Freida stretched out her limbs one at a time and rose from the bed with some difficulty. But before she could make her way over to the closet to find something suitable to wear for dinner, the telephone rang.
“Mama,” Paxton said.
What she heard in his voice broke her heart for the thousandth time.
“Come home, Paxton,” she said. Her hand shook as she hung up the phone.
47
“
YOU THINK WE’VE GOT ENOUGH
to pick up Birkenshaw?” Mitch asked in between bites of the burger they’d picked up at a drive-through.

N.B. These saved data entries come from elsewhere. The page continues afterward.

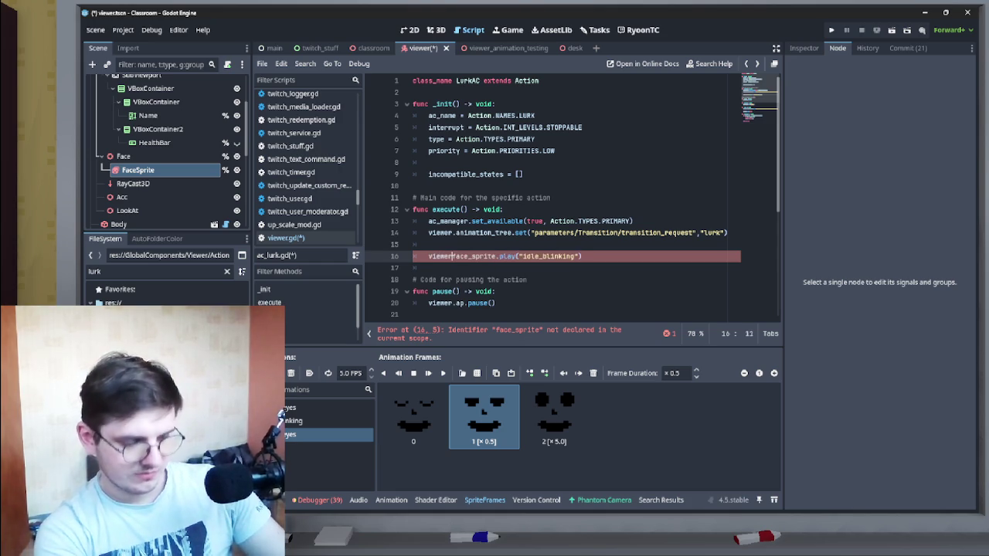
text(.)
click(580, 256)
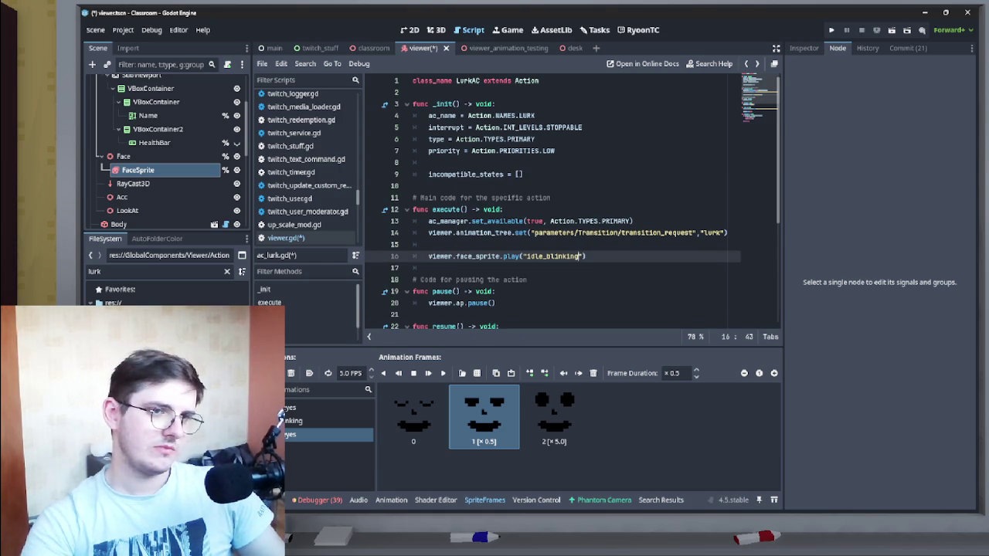
drag(580, 255, 527, 256)
key(BackSpace)
key(BackSpace)
text(")
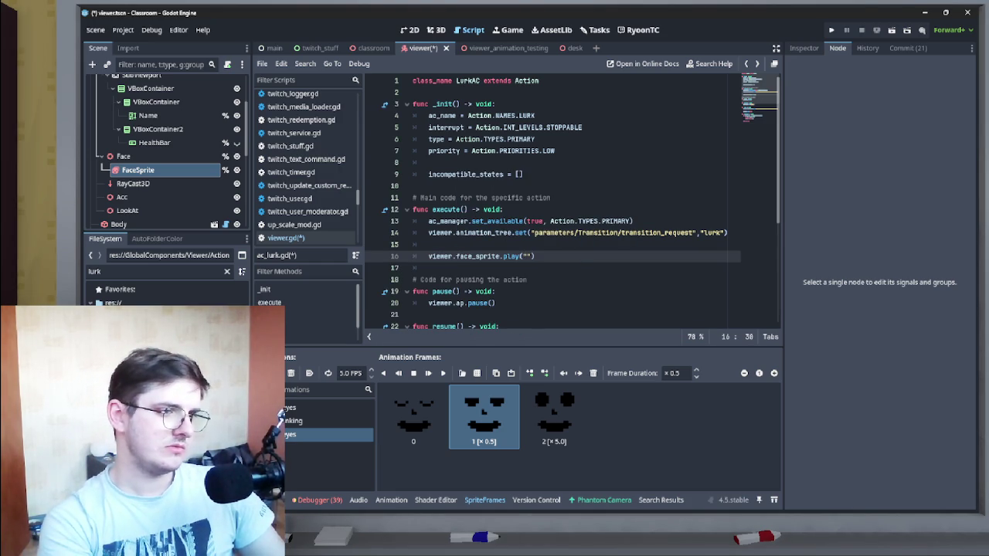
text(close_eyes)
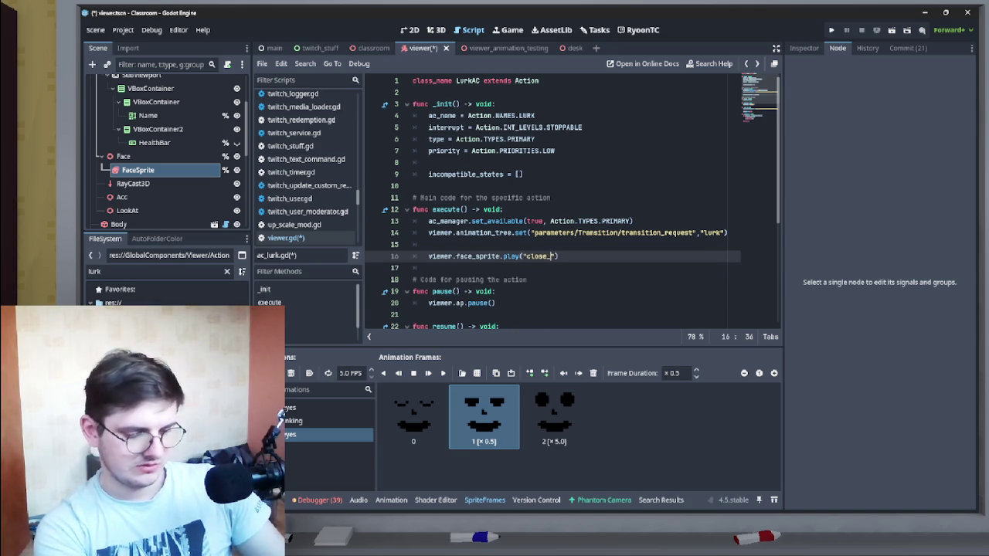
drag(573, 256, 428, 256)
key(ctrl+c)
scroll(552, 201, down, 2)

Bill wasn’t hungry. His own stomach was nervous, but he hadn’t minded getting Mitch some food. In fact, he considered the restaurant stop a kind of charity.
“I expect that it won’t be too difficult. The judge won’t be too happy to see us again, though.”
“That’s what money will do for you,” Mitch said.
“It’s not the be-all and end-all,” Bill said. “There are other things a man needs.”
Mitch shrugged. Most things did seem to come easily to Mitch, Bill thought. The job wasn’t too tough or routinely dangerous, he had decent kids that he didn’t have to spend much time or thought on, and he was like candy to women. But, of course, there was that whole bit about walking in another man’s shoes.